METHODS AND RESULTS: We performed a nested case-control study of N=1803 participants enrolled in the Courtois Cardiovascular Biorepository (CCB), a longitudinal cohort of healthy participants aged 35-79 years at a tertiary healthcare center in Montreal, Quebec, Canada. A categorical response variable was defined based on completion of five core study domains: survey, laboratory, dietary, biospecimen, and physical measures. Participants were classified as full responders (completion of 5/5 domains), partial (3-4/5 domains) or low (≤2/5 domains). Bivariate analyses were conducted using chi-square and t-tests. Multivariable logistic regression was used to assess independent predictors of incomplete response (partial or low), adjusting for age, sex, ethnicity, education, income, Patient-Health Question-9 (PHQ-9) score (a depression severity measure), and employment hours.

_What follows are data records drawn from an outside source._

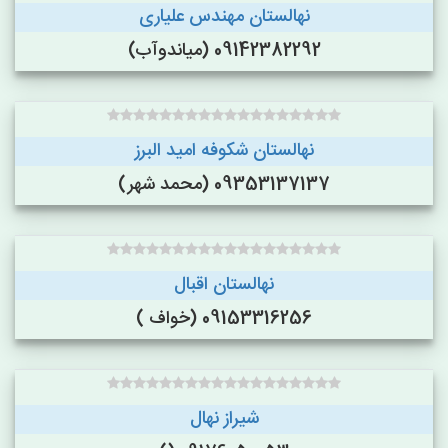
نهالستان مهندس علیاری
09142382292 (میاندوآب)
نهالستان شکوفه امید البرز
09353137137 (محمد شهر)
نهالستان اقبال
09153316256 (خواف )
شیراز نهال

There were 398 participants (22.1%) classified as full responders, 1335 (74.1%) as partial responders, and 70 (3.9%) low responders. In the bivariate analysis, younger age, lower income and non-white ethnicity were associated with incomplete participation (p < 0.05). In the multivariable analysis, lower income remained independently associated with incomplete response (aOR 2.82 for $30,000 - $49,999 vs ≥$100,000, p < 0.001). Conversely, Afro-Caribbean ethnicity (aOR 0.45, p=0.037), lower education (aOR 0.42 for trade vs post-secondary, p=0.020), and higher depression (higher PHQ-9, aOR 0.96/point, p=0.034) were independently associated with lower odds of incomplete response. Sex and employment hours were non-significant predictors. Detailed results are listed in Table 1.
Conclusion: Lower household income was independently associated with incomplete response across five key study domains within this large population-based cohort study. These findings highlight the need to proactively address structural barriers, particularly financial, that may hinder full participation in cardiovascular research. Without recognizing and addressing these disparities, cardiovascular research risks perpetuating the systemic exclusion of participants, reducing generalizability to underserved populations. Ensuring culturally sensitive engagement, flexible scheduling and financial accessibility may promote equitable research and help reduce missingness in cardiovascular cohort studies.